Używałem już różnych środków transportu na nartach: od bardziej trywialnych (wyciąg, podchodzenie) do bardziej unikalnych (łódź, latawiec, skuter, ratrak, helikopter). Pomysł z końmi świtał mi w głowie, odkąd przeczytałem o tym, że w Kirgistanie żyje ich ponad 400 tysięcy. Pomyślałem, że jeśli nie zrobimy tego tutaj, nie zrobimy już nigdy w życiu. No bo gdzie jeszcze na świecie narodowy sport to polo na koniach zdechłym kozłem? Albo w którym innym kraju narodowy drink to sfermentowane końskie mleko? Jeśli nie teraz – to nigdy. Musiałem namówić Rafała i zaczęliśmy rozpytywać. Okazało się, że Slava zna Emila, a Emil zna Omurbeka, który jest głównym leśniczym nieopodal wsi воз учук, 35km od Karakola. I tak dotarliśmy do Omurbeka – wesołego Kirgiza ze złotymi zębami od ucha do ucha. Jeśli ktoś z czytających chce to powtórzyć, to podaję namiary do Omurbeka, za jego zgodą: +996 779 78 1445 albo +996 709 78 1445 – a współrzędne GPS: 42.552571N 78.758613E – ale uwaga! da się dotrzeć TYLKO wysoko zawieszonym 4×4 (nie widzieliście nigdy takiego błota w Polsce). Myślę, że utargujecie do 30-40$ za osobo-konia za dzień. Pamiętajcie, że Omurbek musi jechać z Wami i zwieźć Wasze konie z góry po tym jak przesiądziecie się na narty. Podane ceny są przy dwóch osobach. Przy większej liczbie ludzi będzie taniej na głowę. Ale i tak te 30-40$ to taniej niż skipass w Austrii. Omurbek zrobi Wam trwający 5 minut instruktaż: naprzód tu „CIU” i lekko batem po dupie (końskiej, nie swojej ani Omurbeka), stop to „TRRRR” i lejce do siebie, lewo-prawo to lejcami lewo-prawo – koniowi skręca się wtedy głowa, a za głową idzie reszta konia – w sumie proste. No i w siodle trzeba siedzieć „kak mongoł” – czyli nisko i się nie bać, bo inaczej koń ponoć to wyczuje i was zrzuci. W sumie Omurbek był zdziwiony, że potrzebujemy instruktażu, bo w Kirgistanie na koniu umie jeździć każdy – jak na rowerze.

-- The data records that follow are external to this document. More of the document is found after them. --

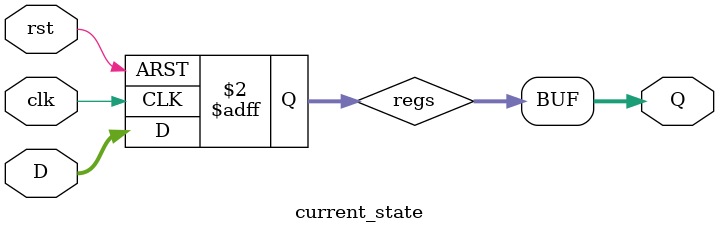
<source format=sv>
module current_state (
		input logic clk, rst,
		input logic [2:0] D,
		output logic [2:0] Q
	);
	logic [2:0] regs;

	always_ff @( posedge clk or posedge rst ) begin : ff_registers
		if (rst) regs = 3'b000;
		else 
			regs = D;
	end

	assign Q = regs;
	
endmodule
</source>
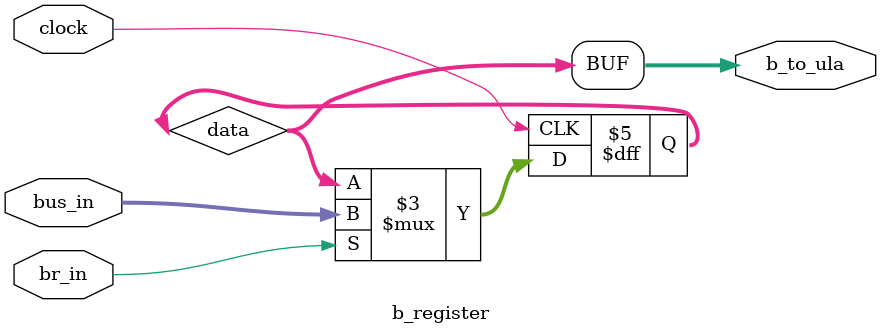
<source format=v>
module b_register (
	input clock,
	input br_in,
	input [7:0] bus_in,
	output [7:0] b_to_ula
);

	reg [7:0] data = 8'b00000000;
	
	always @(posedge clock) begin
		if(br_in) data <= bus_in;
	end
	
	assign b_to_ula = data;
	
endmodule

	
	
</source>
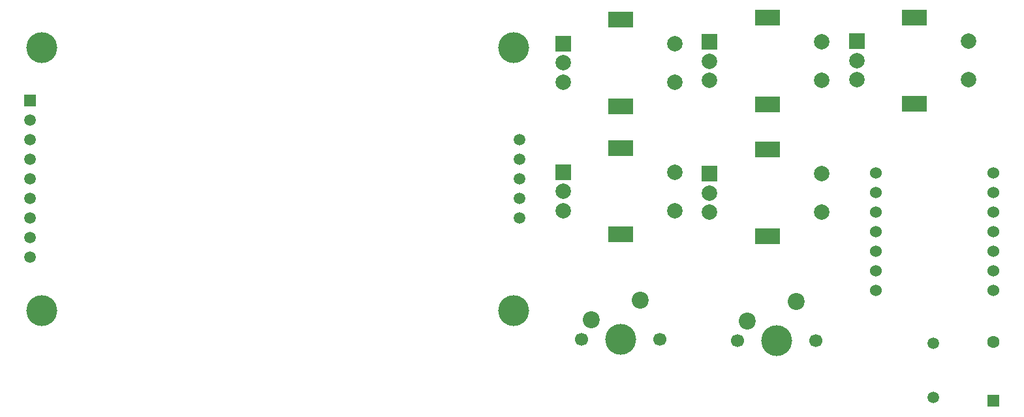
<source format=gbr>
%TF.GenerationSoftware,KiCad,Pcbnew,9.0.6*%
%TF.CreationDate,2026-01-26T19:54:01-03:00*%
%TF.ProjectId,osciloscopio,6f736369-6c6f-4736-936f-70696f2e6b69,rev?*%
%TF.SameCoordinates,Original*%
%TF.FileFunction,Soldermask,Bot*%
%TF.FilePolarity,Negative*%
%FSLAX46Y46*%
G04 Gerber Fmt 4.6, Leading zero omitted, Abs format (unit mm)*
G04 Created by KiCad (PCBNEW 9.0.6) date 2026-01-26 19:54:01*
%MOMM*%
%LPD*%
G01*
G04 APERTURE LIST*
G04 Aperture macros list*
%AMRoundRect*
0 Rectangle with rounded corners*
0 $1 Rounding radius*
0 $2 $3 $4 $5 $6 $7 $8 $9 X,Y pos of 4 corners*
0 Add a 4 corners polygon primitive as box body*
4,1,4,$2,$3,$4,$5,$6,$7,$8,$9,$2,$3,0*
0 Add four circle primitives for the rounded corners*
1,1,$1+$1,$2,$3*
1,1,$1+$1,$4,$5*
1,1,$1+$1,$6,$7*
1,1,$1+$1,$8,$9*
0 Add four rect primitives between the rounded corners*
20,1,$1+$1,$2,$3,$4,$5,0*
20,1,$1+$1,$4,$5,$6,$7,0*
20,1,$1+$1,$6,$7,$8,$9,0*
20,1,$1+$1,$8,$9,$2,$3,0*%
G04 Aperture macros list end*
%ADD10C,2.000000*%
%ADD11R,3.200000X2.000000*%
%ADD12R,2.000000X2.000000*%
%ADD13C,4.000000*%
%ADD14R,1.500000X1.500000*%
%ADD15C,1.500000*%
%ADD16C,1.524000*%
%ADD17C,1.700000*%
%ADD18C,2.200000*%
%ADD19RoundRect,0.250000X0.550000X-0.550000X0.550000X0.550000X-0.550000X0.550000X-0.550000X-0.550000X0*%
%ADD20C,1.600000*%
G04 APERTURE END LIST*
D10*
%TO.C,SW3*%
X224770000Y-59172500D03*
X224770000Y-64172500D03*
D11*
X217770000Y-67272500D03*
X217770000Y-56072500D03*
D10*
X210270000Y-61672500D03*
X210270000Y-64172500D03*
D12*
X210270000Y-59172500D03*
%TD*%
D13*
%TO.C,U3*%
X123625000Y-59910000D03*
X123625000Y-94010000D03*
X184825000Y-59910000D03*
X184825000Y-94010000D03*
D14*
X122125000Y-66800000D03*
D15*
X122125000Y-69340000D03*
X122125000Y-71880000D03*
X122125000Y-74420000D03*
X122125000Y-76960000D03*
X122125000Y-79500000D03*
X122125000Y-82040000D03*
X122125000Y-84580000D03*
X122125000Y-87120000D03*
X185645000Y-71880000D03*
X185645000Y-74420000D03*
X185645000Y-76960000D03*
X185645000Y-79500000D03*
X185645000Y-82040000D03*
%TD*%
D16*
%TO.C,U1*%
X231810000Y-76170000D03*
X231810000Y-78710000D03*
X231810000Y-81250000D03*
X231810000Y-83790000D03*
X231810000Y-86330000D03*
X231810000Y-88870000D03*
X231810000Y-91410000D03*
X247050000Y-91410000D03*
X247050000Y-88870000D03*
X247050000Y-86330000D03*
X247050000Y-83790000D03*
X247050000Y-81250000D03*
X247050000Y-78710000D03*
X247050000Y-76170000D03*
%TD*%
D12*
%TO.C,SW7*%
X191238750Y-76081250D03*
D10*
X191238750Y-81081250D03*
X191238750Y-78581250D03*
D11*
X198738750Y-72981250D03*
X198738750Y-84181250D03*
D10*
X205738750Y-81081250D03*
X205738750Y-76081250D03*
%TD*%
D12*
%TO.C,SW6*%
X191238750Y-59412500D03*
D10*
X191238750Y-64412500D03*
X191238750Y-61912500D03*
D11*
X198738750Y-56312500D03*
X198738750Y-67512500D03*
D10*
X205738750Y-64412500D03*
X205738750Y-59412500D03*
%TD*%
D12*
%TO.C,SW5*%
X229360000Y-59110000D03*
D10*
X229360000Y-64110000D03*
X229360000Y-61610000D03*
D11*
X236860000Y-56010000D03*
X236860000Y-67210000D03*
D10*
X243860000Y-64110000D03*
X243860000Y-59110000D03*
%TD*%
D12*
%TO.C,SW4*%
X210270000Y-76270000D03*
D10*
X210270000Y-81270000D03*
X210270000Y-78770000D03*
D11*
X217770000Y-73170000D03*
X217770000Y-84370000D03*
D10*
X224770000Y-81270000D03*
X224770000Y-76270000D03*
%TD*%
D17*
%TO.C,SW2*%
X193620000Y-97750000D03*
D13*
X198700000Y-97750000D03*
D17*
X203780000Y-97750000D03*
D18*
X201240000Y-92670000D03*
X194890000Y-95210000D03*
%TD*%
D17*
%TO.C,SW1*%
X213880000Y-97910000D03*
D13*
X218960000Y-97910000D03*
D17*
X224040000Y-97910000D03*
D18*
X221500000Y-92830000D03*
X215150000Y-95370000D03*
%TD*%
D15*
%TO.C,J1*%
X239300000Y-105310000D03*
X239300000Y-98310000D03*
%TD*%
D19*
%TO.C,D1*%
X247090000Y-105760000D03*
D20*
X247090000Y-98140000D03*
%TD*%
M02*

</source>
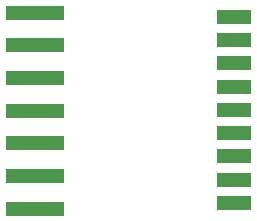
<source format=gbr>
G04 DipTrace 3.3.1.1*
G04 BottomPaste.gbr*
%MOIN*%
G04 #@! TF.FileFunction,Paste,Bot*
G04 #@! TF.Part,Single*
%ADD33R,0.11712X0.04712*%
%ADD43R,0.19212X0.04662*%
%FSLAX26Y26*%
G04*
G70*
G90*
G75*
G01*
G04 BotPaste*
%LPD*%
D43*
X500095Y479396D3*
Y588396D3*
Y697396D3*
Y806396D3*
Y915396D3*
Y1024396D3*
Y1133396D3*
D33*
X1162450Y1118700D3*
Y1041255D3*
Y963810D3*
Y886367D3*
Y808922D3*
Y731477D3*
Y654033D3*
Y576588D3*
Y499144D3*
M02*

</source>
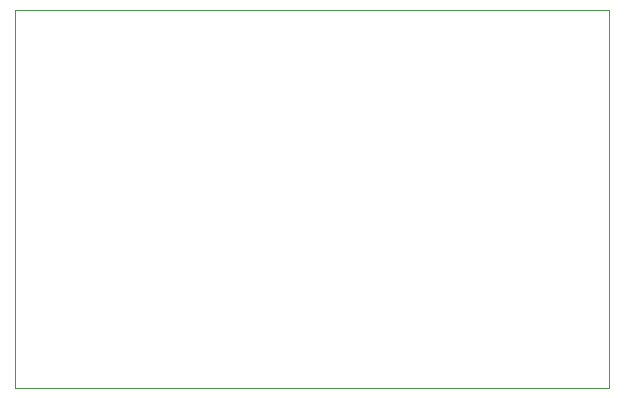
<source format=gm1>
%TF.GenerationSoftware,KiCad,Pcbnew,7.0.5*%
%TF.CreationDate,2024-01-17T23:55:02+05:30*%
%TF.ProjectId,mcu datalogger,6d637520-6461-4746-916c-6f676765722e,1*%
%TF.SameCoordinates,Original*%
%TF.FileFunction,Profile,NP*%
%FSLAX46Y46*%
G04 Gerber Fmt 4.6, Leading zero omitted, Abs format (unit mm)*
G04 Created by KiCad (PCBNEW 7.0.5) date 2024-01-17 23:55:02*
%MOMM*%
%LPD*%
G01*
G04 APERTURE LIST*
%TA.AperFunction,Profile*%
%ADD10C,0.100000*%
%TD*%
G04 APERTURE END LIST*
D10*
X102311200Y-66116200D02*
X152577800Y-66116200D01*
X152577800Y-98120200D01*
X102311200Y-98120200D01*
X102311200Y-66116200D01*
M02*

</source>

A jak było w drodze? Mówiąc szczerze nie dojechaliśmy tam gdzie chcieliśmy. Było nam szkoda naszych koni brnących w głębokim śniegu. Omurbek bał się chyba, że będziemy chcieli zwrotu kasy i mieliśmy wrażenie, że zabatożyłby te biedne konie na śmierć, żeby tylko weszły na górę. No ale może to tylko wrażenie zepsutego Europejczyka, który nie zna prawdziwego życia? Trudno powiedzieć. Tak czy siak, na wysokości około 2300-2400 metrów mój koń potknął się kolejny raz, ale tym razem nie oparł się na przednich kolanach, tylko zarył pyskiem w śnieg tak, że ja spadłem z niego do przodu. Spadłem w śnieg – nic mi się nie stało, ale zdecydowaliśmy, że nie wjeżdżamy na planowane 2700. Omurbek chciał wjechać nawet na 3000, ale zapytany, czy robił to kiedyś zimą, odpowiedział szczerze z uśmiechem: „Niet, pierwyj raz”. Ot, kirgiska fantazja. Bardzo nas namawiał i przestał dopiero, kiedy powiedzieliśmy, że „dień charoszyj, dengi niet probljem, spasiba, my tiepier na łyży”. Może i dobrze się stało bo ocenialiśmy, że po roztopach jest spokojnie lawinowa trójka, a w drodze powrotnej widzieliśmy na północnym zboczu, którym mieliśmy jechać dwie urwane deski. Zjechaliśmy więc sobie bardzo-bardzo łagodnym, bezpiecznym i łatwym zboczem do domu Omurbeka. Warunki: lodoszreń, która nas spokojnie utrzymywała na powierzchni – niemal jak na trasie (myślę, że wyżej było znacznie gorzej – szreń łamliwa oznaczająca walkę i brak przyjemności z jazdy).
Uwagi dla chcących powtórzyć nasz plan: zróbcie to na przełomie stycznia i lutego – nie będzie wtedy słońca, a przez to powinien być puch zamiast szreni. W puchu fajniej się jeździ i łatwiej chodzi koniom (tak zrozumiałem od Omurbeka).